Now thats what I called a beer battered fish....ewwwww..lol


----------



## riverKing (Jan 26, 2007)

theres one big problem with that beating the bluegill record and big daddy beat me to it, but its one big redear. what was the weight on it??


----------



## Lewis (Apr 5, 2004)

A couple nice Redears.


----------



## All Eyes (Jul 28, 2004)

Pics are much better! Thanks! Thats one very impressive redear. Couple nice ones Lewis has too.


----------



## wave warrior (Oct 2, 2005)

sweet fish there for sure lewis!!! BUT how many cans are they!!! :B


----------



## wave warrior (Oct 2, 2005)

Agent47 said:


> Now thats what I called a beer battered fish....ewwwww..lol


personally i think it was beer battered fisherMEN!!! although we only had 2 apice till we were in my drive!!!


----------



## All Eyes (Jul 28, 2004)

I once caught a crappie that was 6 cans of Copenhagen long and a pack of Swisher Sweets tall.


----------



## Master Angler (May 26, 2004)

Try catching big redears now out on PL...way overharvested and they will never return to the levels they once were. If I or anyone else on here was posting about keeping 8lb bass or even 4lbers people would tear into them. A lot of bass-kissers are hypocrites. Don't dare keep a 2lber but slaughter huge "meat" fish indiscriminately. The giant bluegill (and the redears) are/were fantastic fish and deserve some respect. I have NO PROBLEM with people practicing selective harvest - in fact I have 2 bags of medium sized crappie fillets in the freezer right now.


----------



## rattletraprex (Sep 1, 2005)

riverKing said:


> theres one big problem with that beating the bluegill record and big daddy beat me to it, but its one big redear. what was the weight on it??

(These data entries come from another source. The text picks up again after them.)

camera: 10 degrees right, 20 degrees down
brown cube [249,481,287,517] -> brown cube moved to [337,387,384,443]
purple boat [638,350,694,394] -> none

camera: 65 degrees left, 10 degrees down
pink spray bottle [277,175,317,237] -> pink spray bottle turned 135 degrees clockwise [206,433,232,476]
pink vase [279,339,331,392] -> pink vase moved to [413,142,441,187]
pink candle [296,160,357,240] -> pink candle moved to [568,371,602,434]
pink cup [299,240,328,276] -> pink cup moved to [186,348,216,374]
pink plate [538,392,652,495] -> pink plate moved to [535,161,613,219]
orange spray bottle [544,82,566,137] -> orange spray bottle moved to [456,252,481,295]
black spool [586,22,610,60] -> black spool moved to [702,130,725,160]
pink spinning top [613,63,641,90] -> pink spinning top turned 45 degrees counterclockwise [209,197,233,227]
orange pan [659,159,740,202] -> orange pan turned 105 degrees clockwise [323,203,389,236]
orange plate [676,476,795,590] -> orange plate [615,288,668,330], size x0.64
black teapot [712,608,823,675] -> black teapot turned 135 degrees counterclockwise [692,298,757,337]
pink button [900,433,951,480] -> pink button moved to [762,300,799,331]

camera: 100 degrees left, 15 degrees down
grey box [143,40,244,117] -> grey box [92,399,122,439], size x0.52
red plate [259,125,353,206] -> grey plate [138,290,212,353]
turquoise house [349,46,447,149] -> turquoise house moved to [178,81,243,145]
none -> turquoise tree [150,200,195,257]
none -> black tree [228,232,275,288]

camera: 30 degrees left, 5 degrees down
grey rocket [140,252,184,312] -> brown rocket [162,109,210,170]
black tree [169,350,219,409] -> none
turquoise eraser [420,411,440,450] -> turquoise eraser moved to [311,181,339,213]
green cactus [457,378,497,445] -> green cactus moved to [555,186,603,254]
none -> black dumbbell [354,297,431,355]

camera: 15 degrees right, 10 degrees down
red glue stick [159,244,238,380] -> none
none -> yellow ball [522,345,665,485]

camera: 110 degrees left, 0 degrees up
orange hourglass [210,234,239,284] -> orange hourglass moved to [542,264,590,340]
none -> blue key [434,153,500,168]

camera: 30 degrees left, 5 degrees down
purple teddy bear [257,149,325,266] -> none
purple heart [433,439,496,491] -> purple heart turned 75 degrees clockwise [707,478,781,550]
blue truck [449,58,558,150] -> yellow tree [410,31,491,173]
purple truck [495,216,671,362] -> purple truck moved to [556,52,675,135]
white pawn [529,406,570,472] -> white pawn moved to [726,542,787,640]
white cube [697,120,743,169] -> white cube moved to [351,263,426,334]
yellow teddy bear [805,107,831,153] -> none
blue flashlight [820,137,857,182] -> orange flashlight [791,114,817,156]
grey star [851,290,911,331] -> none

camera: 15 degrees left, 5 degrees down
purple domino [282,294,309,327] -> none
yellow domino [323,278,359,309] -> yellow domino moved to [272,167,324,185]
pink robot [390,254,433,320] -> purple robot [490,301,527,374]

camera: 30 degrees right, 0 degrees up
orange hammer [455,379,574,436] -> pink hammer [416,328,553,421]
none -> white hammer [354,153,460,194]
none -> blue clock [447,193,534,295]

Didn't weigh it but know it's not going to be a record. Was my personal best but after seeing others I realize they do get bigger. It's still in the backyard pond so when I get time I'll try to get a weight on it. Those are some nice fish Lewis,not one but two! I don't fish for just a wall mount so that fish is more then likely safe. Only took me two busch's for that one! It's all fun guys.


----------



## chaunc (Apr 11, 2004)

Went out with a guide on Kentucky lake a few years ago and did some redear and bluegill fishing. The lake was over 5 foot higher than normal pool. He still put me on some monster fish. I think he's the best on the northern part of the lake. Money well spent as he taught me how, where, and what to use to locate and catch them. One bad thing is the areas where we caught these have been dry ever since that trip.


----------



## misfit (Apr 5, 2004)

now those are some dandy shellcrackers,chaunc.they do grow them big down there


----------



## chaunc (Apr 11, 2004)

misfit said:


> now those are some dandy shellcrackers,chaunc.they do grow them big down there


One's 11" and the other is 13. Hooked for life.


----------



## misfit (Apr 5, 2004)

woah.definitely:B
no doubt,a blast to catch.


----------



## Big Daddy (Apr 6, 2004)

NICE fish Kenny!


----------



## All Eyes (Jul 28, 2004)

Holy $#!+ Chaunc! Those are bigger than some of your monster Skeeter crappie! I've caught some big bass in Kentucky Lake, but never saw any of them jumbo gills like that.


----------



## chaunc (Apr 11, 2004)

I go back every year with expectations of getting a new personal best. Don't think i'll top those redears but i got a new PB on crappies this year. Previous was 2lb 15oz. New one is 3lb 2oz, caught in 27ft water last april. Also got 5 more that day that were 2lb and better. LOOKY HERE>>>>


----------



## rattletraprex (Sep 1, 2005)

You're the man! Nice fish,aint they fun?


----------



## Lewis (Apr 5, 2004)

Nice fish Rattletraprex and Chaunc!
Chaunc,I used to fish Kentucky lake quite a bit.
My time was spent on the southern end in Tennessee.
Its an awesome fishery.


----------



## chaunc (Apr 11, 2004)

I fish mid-lake, just south of jonathon creek. SORRY for hi-jacking this thread. Didn't mean to be so rude.


----------